=== Task prompt ===
Exactly the lines from the first line of the records to the line holding "- JavaScript puede" should be duplicated, and nothing more; pictures stay out.

== Segment start ==

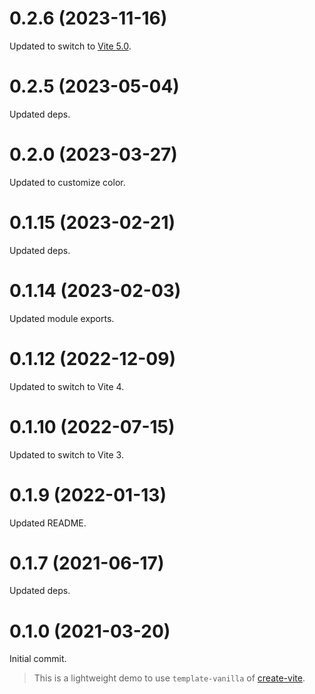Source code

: # 0.2.6 (2023-11-16)

Updated to switch to [Vite 5.0](https://vitejs.dev/blog/announcing-vite5).

# 0.2.5 (2023-05-04)

Updated deps.

# 0.2.0 (2023-03-27)

Updated to customize color.

# 0.1.15 (2023-02-21)

Updated deps.

# 0.1.14 (2023-02-03)

Updated module exports.

# 0.1.12 (2022-12-09)

Updated to switch to Vite 4.

# 0.1.10 (2022-07-15)

Updated to switch to Vite 3.

# 0.1.9 (2022-01-13)

Updated README.

# 0.1.7 (2021-06-17)

Updated deps.

# 0.1.0 (2021-03-20)

Initial commit.

> This is a lightweight demo to use `template-vanilla` of [create-vite](https://github.com/vitejs/vite/tree/main/packages/create-vite).
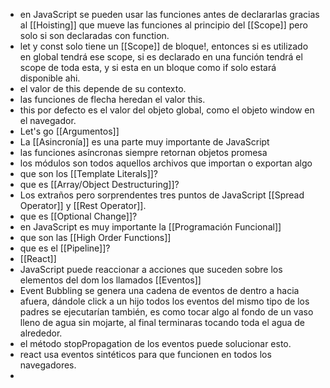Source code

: - en JavaScript se pueden usar las funciones antes de declararlas gracias al  [[Hoisting]] que mueve las funciones al principio del [[Scope]] pero solo si son declaradas con function.
- let y const solo tiene un [[Scope]] de bloque!, entonces si es utilizado en global tendrá ese scope, si es declarado en una función tendrá el scope de toda esta, y si esta en un bloque como if solo estará disponible ahi.
- el valor de this depende de su contexto.
- las funciones de flecha heredan el valor this.
- this por defecto es el valor del objeto global, como el objeto window en el navegador.
- Let's go [[Argumentos]]
- La [[Asincronía]] es una parte muy importante de JavaScript
- las funciones asíncronas siempre retornan objetos promesa
- los módulos son todos aquellos archivos que importan o exportan algo
- que son los [[Template Literals]]?
- que es [[Array/Object Destructuring]]?
- Los extraños pero sorprendentes tres puntos de JavaScript [[Spread Operator]] y [[Rest Operator]].
- que es [[Optional Change]]?
- en JavaScript es muy importante la [[Programación Funcional]]
- que son las [[High Order Functions]]
- que es el [[Pipeline]]?
- [[React]]
- JavaScript puede reaccionar a acciones que suceden sobre los elementos del dom los llamados [[Eventos]]
- Event Bubbling se genera una cadena de eventos de dentro a hacia afuera, dándole click a un hijo todos los eventos del mismo tipo de los padres se ejecutarían también, es como tocar algo al fondo de un vaso lleno de agua sin mojarte, al final terminaras tocando toda el agua de alrededor.
- el método stopPropagation de los eventos puede solucionar esto.
- react usa eventos sintéticos para que funcionen en todos los navegadores.
-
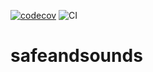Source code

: [![codecov](https://codecov.io/gh/sah-lob/safeandsounds/branch/main/graph/badge.svg?token=ZOWAUFG7NJ)](https://codecov.io/gh/sah-lob/safeandsounds)
![CI](https://github.com/sah-lob/safeandsounds/workflows/CI/badge.svg?branch=master&event=push)

# safeandsounds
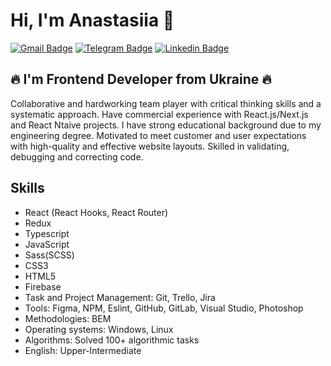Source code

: <!--
**Anastasiia-Svintsova/Anastasiia-Svintsova** is a ✨ _special_ ✨ repository because its `README.md` (this file) appears on your GitHub profile.

Here are some ideas to get you started:

- 🔭 I’m currently working on ...
- 🌱 I’m currently learning ...
- 👯 I’m looking to collaborate on ...
- 🤔 I’m looking for help with ...
- 💬 Ask me about ...
- 📫 How to reach me: ...
- 😄 Pronouns: ...
- ⚡ Fun fact: ...
-->

# Hi, I'm Anastasiia 👋

[![Gmail Badge](https://img.shields.io/badge/-svintsova.nastya@gmail.com-c14438?style=flat&logo=Gmail&logoColor=white&link=mailto:svintsova.nastya@gmail.com)](mailto:svintsova.nastya@gmail.com)
[![Telegram Badge](https://img.shields.io/badge/-@sv__anastasiia-0088cc?style=flat&logo=telegram&labelColor=0088cc&link=https://t.me/sv_anastasiia)](https://t.me/sv_anastasiia)
[![Linkedin Badge](https://img.shields.io/badge/-anastasiia--svintsova-blue?style=flat&logo=linkedin&labelColor=blue&link=https://www.linkedin.com/in/anastasiia-svintsova-510a33172/)](https://www.linkedin.com/in/anastasiia-svintsova-510a33172/)

##  🔥 I'm Frontend Developer from Ukraine 🔥

Collaborative and hardworking team player with critical thinking skills and a systematic approach. Have commercial experience with React.js/Next.js and React Ntaive projects. I have strong educational background due to my engineering degree. Motivated to meet customer and user expectations with high-quality and effective website layouts. Skilled in validating, debugging and correcting code.

## Skills
* React (React Hooks, React Router)
* Redux
* Typescript
* JavaScript
* Sass(SCSS)
* CSS3
* HTML5
* Firebase
* Task and Project Management: Git, Trello, Jira
* Tools: Figma, NPM, Eslint, GitHub, GitLab, Visual Studio, Photoshop
* Methodologies: BEM
* Operating systems: Windows, Linux
* Algorithms: Solved 100+ algorithmic tasks 
* English: Upper-Intermediate




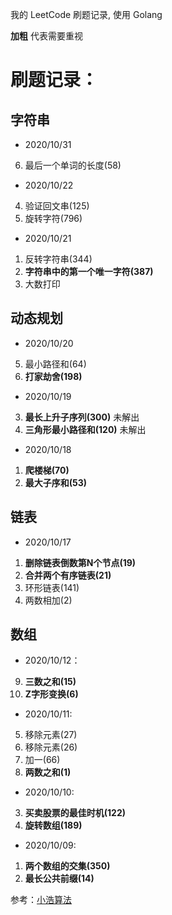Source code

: 我的 LeetCode 刷题记录, 使用 Golang

**加粗** 代表需要重视

# 刷题记录：
## 字符串
- 2020/10/31
6. 最后一个单词的长度(58)

- 2020/10/22
4. 验证回文串(125)
5. 旋转字符(796)

- 2020/10/21
1. 反转字符串(344)
2. **字符串中的第一个唯一字符(387)**
3. 大数打印

## 动态规划
- 2020/10/20
5. 最小路径和(64)
6. **打家劫舍(198)**

- 2020/10/19
3. **最长上升子序列(300)** 未解出
4. **三角形最小路径和(120)** 未解出

- 2020/10/18
1. **爬楼梯(70)**
2. **最大子序和(53)**

## 链表
- 2020/10/17
1. **删除链表倒数第N个节点(19)**
2. **合并两个有序链表(21)**
3. 环形链表(141)
4. 两数相加(2)

## 数组
- 2020/10/12：
9. **三数之和(15)**
10. **Z字形变换(6)**

- 2020/10/11:
5. 移除元素(27)
6. 移除元素(26)
7. 加一(66)
8. **两数之和(1)**

- 2020/10/10:
3. **买卖股票的最佳时机(122)**
4. **旋转数组(189)**

- 2020/10/09: 
1. **两个数组的交集(350)**
2. **最长公共前缀(14)**

参考：[小浩算法](https://www.geekxh.com/)
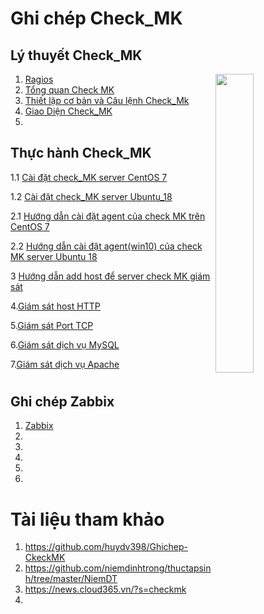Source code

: # <h1>**Ghi chép Check_MK**</h1>

<h2>Lý thuyết Check_MK</h2>

<img src= https://i.imgur.com/8UzUbok.png align=right width=35%>

1. [Ragios](Check_MK/docs/Ragios.md)
2. [Tổng quan Check MK](Check_MK/docs/CheckMK.md)
3. [Thiết lập cơ bản và Câu lệnh Check_Mk](Check_MK/docs/Thiet_lap_Check_MK_Và_Cau_lenh_OMD.md)
4. [Giao Diện Check_MK](Check_MK/docs/Giao_dien_check_MK.md)
5. 



<h2>Thực hành Check_MK</h2>

1.1 [Cài đặt check_MK server CentOS 7](Check_MK/docs/Set_up_check_MK_C7.md)

1.2 [Cài đặt check_MK server Ubuntu_18](Check_MK/docs/Set_UP_check_Mk_U18.md)

2.1 [Hướng dẫn cài đặt agent của check MK trên CentOS 7](Check_MK/docs/Set_up_agent_checkmk_C7.md)

2.2 [Hướng dẫn cài đặt agent(win10) của check MK server Ubuntu 18](Check_MK/docs/Set_up_agent_checkmk_U18.md)

3 [Hướng dẫn add host để server check MK giám sát ](Check_MK/docs/add_host_CheckMk_C7.md)

4.[Giám sát host HTTP](Check_MK/docs/Giam_sat_host_HTTP.md)

5.[Giám sát Port TCP](Check_MK/docs/Giám_sát_Port_TCP.md)

6.[Giám sát dịch vụ MySQL](Check_Mk/docs/Giám_sát_dịch_vụ_MySQL.md)

7.[Giám sát dịch vụ Apache](Check_MK/docs/Giám_sát_dịch_vụ_Apache.md)


# <h2>**Ghi chép Zabbix**</h2>

1.  [Zabbix](Zabbix/docs/Zabbix.md)
2.  
3. 
4.
5. 
6. 

# Tài liệu tham khảo 

   1. https://github.com/huydv398/Ghichep-CkeckMK
   2. https://github.com/niemdinhtrong/thuctapsinh/tree/master/NiemDT
   3. https://news.cloud365.vn/?s=checkmk
   4. 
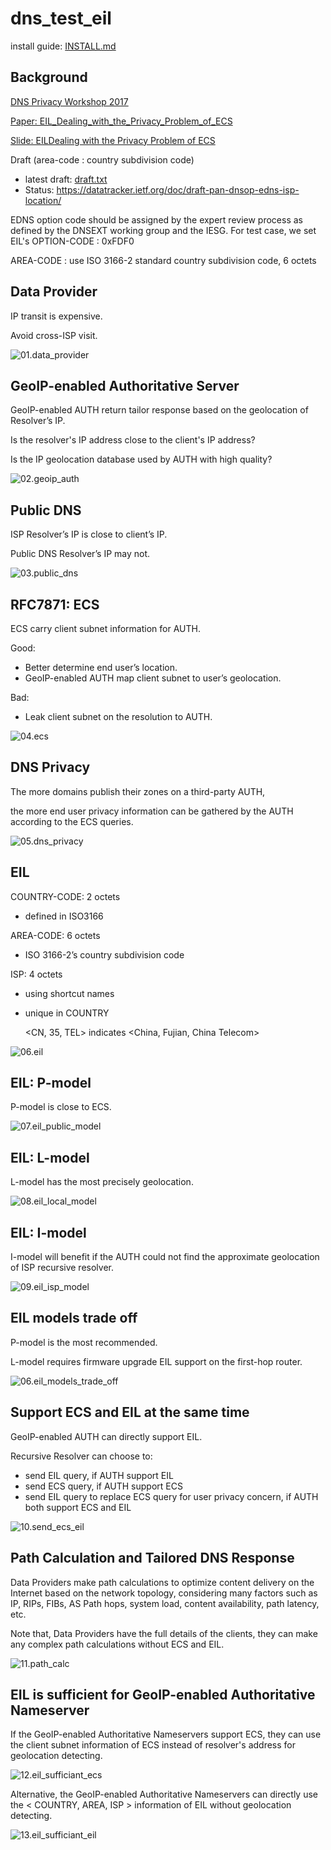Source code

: # dns_test_eil

install guide: [INSTALL.md](INSTALL.md)

## Background

[DNS Privacy Workshop 2017](https://www.internetsociety.org/events/ndss-symposium/ndss-symposium-2017/dns-privacy-workshop-2017-programme/dns-privacy-workshop)

[Paper: EIL_Dealing_with_the_Privacy_Problem_of_ECS](https://drive.google.com/open?id=0B5gNT4RRJ0xPaG9nZ045VXRrZzg)

[Slide: EILDealing with the Privacy Problem of ECS](https://drive.google.com/open?id=0B5gNT4RRJ0xPcUhuV2JlV2ZYWHc)

Draft (area-code : country subdivision code)
- latest draft: [draft.txt](ietf_draft/draft.txt)
- Status:       https://datatracker.ietf.org/doc/draft-pan-dnsop-edns-isp-location/

EDNS option code should be assigned by the expert review process as defined by the DNSEXT working group and the IESG. For test case, we set EIL's OPTION-CODE : 0xFDF0

AREA-CODE : use ISO 3166-2 standard country subdivision code, 6 octets

## Data Provider

IP transit  is expensive.

Avoid cross-ISP visit.

![01.data_provider](slide/01.data_provider.png)

## GeoIP-enabled Authoritative Server

GeoIP-enabled AUTH  return tailor  response based on  the geolocation of Resolver’s IP.

Is the resolver's IP address close to the client's IP address?

Is  the  IP  geolocation  database used  by  AUTH with high quality?

![02.geoip_auth](slide/02.geoip_auth.png)

## Public DNS

ISP Resolver’s IP is close to client’s IP.

Public DNS Resolver’s IP may not. 

![03.public_dns](slide/03.public_dns.png)

## RFC7871: ECS

ECS carry client subnet information for AUTH.

Good:
- Better determine end user’s location.
- GeoIP-enabled AUTH map client subnet to user’s geolocation.

Bad:
- Leak client subnet on the resolution to AUTH.

![04.ecs](slide/04.ecs.png)

## DNS Privacy

The more domains publish their zones on a third-party AUTH, 

the more end user privacy information can be gathered by the AUTH according to the ECS queries.

![05.dns_privacy](slide/05.dns_privacy.png)

## EIL

COUNTRY-CODE: 2  octets
- defined  in ISO3166

AREA-CODE:  6 octets
- ISO  3166-2’s  country  subdivision  code 

ISP: 4 octets
- using  shortcut  names
- unique in COUNTRY

    <CN, 35,  TEL>  indicates <China, Fujian, China Telecom>

![06.eil](slide/06.eil.png)

## EIL: P-model

P-model is close to ECS.

![07.eil_public_model](slide/07.eil_public_model.png)

## EIL: L-model

L-model has the most precisely geolocation.

![08.eil_local_model](slide/08.eil_local_model.png)

## EIL: I-model

I-model will benefit if the AUTH could not find the approximate geolocation of ISP recursive resolver.

![09.eil_isp_model](slide/09.eil_isp_model.png)

## EIL models trade off 

P-model is the most recommended.

L-model  requires  firmware  upgrade  EIL  support  on the first-hop router.

![06.eil_models_trade_off](slide/06.eil_models_trade_off.png)

## Support ECS and EIL at the same time

GeoIP-enabled AUTH can directly support EIL.

Recursive Resolver can choose to:
- send EIL query, if AUTH support EIL
- send ECS query, if AUTH support ECS
- send EIL query to replace ECS query  for user privacy concern, if AUTH both support ECS and EIL

![10.send_ecs_eil](slide/10.send_ecs_eil.png)

## Path Calculation and Tailored DNS Response

Data Providers make path calculations to optimize content delivery on the Internet based on the network topology, considering many factors such as IP, RIPs, FIBs, AS Path hops, system load, content availability, path latency, etc.  

Note that, Data Providers have the full details of the clients, they can make any complex path calculations without ECS and EIL.

![11.path_calc](slide/11.path_calc.png)

## EIL is sufficient for GeoIP-enabled Authoritative Nameserver

If the GeoIP-enabled Authoritative Nameservers support ECS, they can use the client subnet information of ECS instead of resolver's address for geolocation detecting.  

![12.eil_sufficiant_ecs](slide/12.eil_sufficiant_ecs.png)

Alternative, the GeoIP-enabled Authoritative Nameservers can directly use the < COUNTRY, AREA, ISP > information of EIL without geolocation detecting.

![13.eil_sufficiant_eil](slide/13.eil_sufficiant_eil.png)
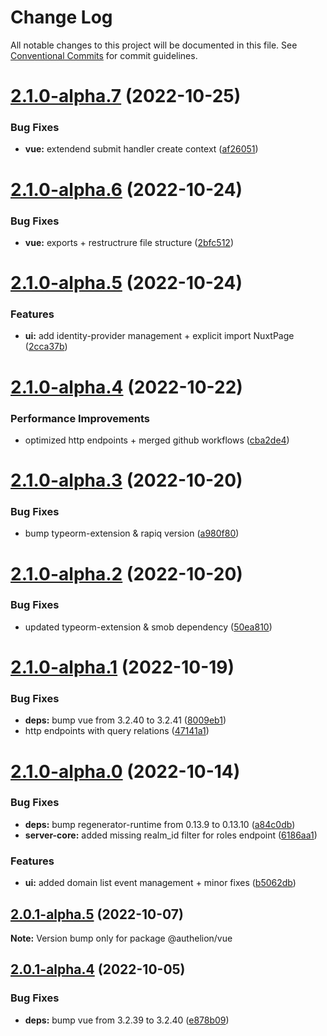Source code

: # Change Log

All notable changes to this project will be documented in this file.
See [Conventional Commits](https://conventionalcommits.org) for commit guidelines.

# [2.1.0-alpha.7](https://github.com/Tada5hi/authelion/compare/@authelion/vue@2.1.0-alpha.6...@authelion/vue@2.1.0-alpha.7) (2022-10-25)


### Bug Fixes

* **vue:** extendend submit handler create context ([af26051](https://github.com/Tada5hi/authelion/commit/af260513f7ced8373eac9355e7a5b778feb72535))





# [2.1.0-alpha.6](https://github.com/Tada5hi/authelion/compare/@authelion/vue@2.1.0-alpha.5...@authelion/vue@2.1.0-alpha.6) (2022-10-24)


### Bug Fixes

* **vue:** exports + restructrure file structure ([2bfc512](https://github.com/Tada5hi/authelion/commit/2bfc512989b46a57877957f10991e351fa544d60))





# [2.1.0-alpha.5](https://github.com/Tada5hi/authelion/compare/@authelion/vue@2.1.0-alpha.4...@authelion/vue@2.1.0-alpha.5) (2022-10-24)


### Features

* **ui:** add identity-provider management + explicit import NuxtPage ([2cca37b](https://github.com/Tada5hi/authelion/commit/2cca37b666cbece3c2b212a9787d5f3f49866144))





# [2.1.0-alpha.4](https://github.com/Tada5hi/authelion/compare/@authelion/vue@2.1.0-alpha.3...@authelion/vue@2.1.0-alpha.4) (2022-10-22)


### Performance Improvements

* optimized http endpoints + merged github workflows ([cba2de4](https://github.com/Tada5hi/authelion/commit/cba2de47c9ecce74c42be21ae951f90264b982df))





# [2.1.0-alpha.3](https://github.com/Tada5hi/authelion/compare/@authelion/vue@2.1.0-alpha.2...@authelion/vue@2.1.0-alpha.3) (2022-10-20)


### Bug Fixes

* bump typeorm-extension & rapiq version ([a980f80](https://github.com/Tada5hi/authelion/commit/a980f80c35cb6a581886d398e3e3317815507e3b))





# [2.1.0-alpha.2](https://github.com/Tada5hi/authelion/compare/@authelion/vue@2.1.0-alpha.1...@authelion/vue@2.1.0-alpha.2) (2022-10-20)


### Bug Fixes

* updated typeorm-extension & smob dependency ([50ea810](https://github.com/Tada5hi/authelion/commit/50ea810b4ffae39291ec29317e6f7da371dc875d))





# [2.1.0-alpha.1](https://github.com/Tada5hi/authelion/compare/@authelion/vue@2.1.0-alpha.0...@authelion/vue@2.1.0-alpha.1) (2022-10-19)


### Bug Fixes

* **deps:** bump vue from 3.2.40 to 3.2.41 ([8009eb1](https://github.com/Tada5hi/authelion/commit/8009eb103df2f96bbd222c1640ff113d78abb02e))
* http endpoints with query relations ([47141a1](https://github.com/Tada5hi/authelion/commit/47141a1a5f41875b1469d537b2d2ccb1442931be))





# [2.1.0-alpha.0](https://github.com/Tada5hi/authelion/compare/@authelion/vue@2.0.1-alpha.5...@authelion/vue@2.1.0-alpha.0) (2022-10-14)


### Bug Fixes

* **deps:** bump regenerator-runtime from 0.13.9 to 0.13.10 ([a84c0db](https://github.com/Tada5hi/authelion/commit/a84c0db55f9033baa8bbb2d1cd1106b66bf80256))
* **server-core:** added missing realm_id filter for roles endpoint ([6186aa1](https://github.com/Tada5hi/authelion/commit/6186aa1c827578e04780c6d9adad8a03594790a2))


### Features

* **ui:** added domain list event management + minor fixes ([b5062db](https://github.com/Tada5hi/authelion/commit/b5062dbe940c9cf7f29713864a7ddb5b08cfddf5))





## [2.0.1-alpha.5](https://github.com/Tada5hi/authelion/compare/@authelion/vue@2.0.1-alpha.4...@authelion/vue@2.0.1-alpha.5) (2022-10-07)

**Note:** Version bump only for package @authelion/vue





## [2.0.1-alpha.4](https://github.com/Tada5hi/authelion/compare/@authelion/vue@2.0.1-alpha.3...@authelion/vue@2.0.1-alpha.4) (2022-10-05)


### Bug Fixes

* **deps:** bump vue from 3.2.39 to 3.2.40 ([e878b09](https://github.com/Tada5hi/authelion/commit/e878b09808b7bda6abef052c5b9b67ecb687b14e))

== Segment end ==

=== Result of the task ===
Source code

: # 0.2.6 (2023-11-16)

Updated to switch to [Vite 5.0](https://vitejs.dev/blog/announcing-vite5).

# 0.2.5 (2023-05-04)

Updated deps.

# 0.2.0 (2023-03-27)

Updated to customize color.

# 0.1.15 (2023-02-21)

Updated deps.

# 0.1.14 (2023-02-03)

Updated module exports.

# 0.1.12 (2022-12-09)

Updated to switch to Vite 4.

# 0.1.10 (2022-07-15)

Updated to switch to Vite 3.

# 0.1.9 (2022-01-13)

Updated README.

# 0.1.7 (2021-06-17)

Updated deps.

# 0.1.0 (2021-03-20)

Initial commit.

> This is a lightweight demo to use `template-vanilla` of [create-vite](https://github.com/vitejs/vite/tree/main/packages/create-vite).
Source code

: - en JavaScript se pueden usar las funciones antes de declararlas gracias al  [[Hoisting]] que mueve las funciones al principio del [[Scope]] pero solo si son declaradas con function.
- let y const solo tiene un [[Scope]] de bloque!, entonces si es utilizado en global tendrá ese scope, si es declarado en una función tendrá el scope de toda esta, y si esta en un bloque como if solo estará disponible ahi.
- el valor de this depende de su contexto.
- las funciones de flecha heredan el valor this.
- this por defecto es el valor del objeto global, como el objeto window en el navegador.
- Let's go [[Argumentos]]
- La [[Asincronía]] es una parte muy importante de JavaScript
- las funciones asíncronas siempre retornan objetos promesa
- los módulos son todos aquellos archivos que importan o exportan algo
- que son los [[Template Literals]]?
- que es [[Array/Object Destructuring]]?
- Los extraños pero sorprendentes tres puntos de JavaScript [[Spread Operator]] y [[Rest Operator]].
- que es [[Optional Change]]?
- en JavaScript es muy importante la [[Programación Funcional]]
- que son las [[High Order Functions]]
- que es el [[Pipeline]]?
- [[React]]
- JavaScript puede reaccionar a acciones que suceden sobre los elementos del dom los llamados [[Eventos]]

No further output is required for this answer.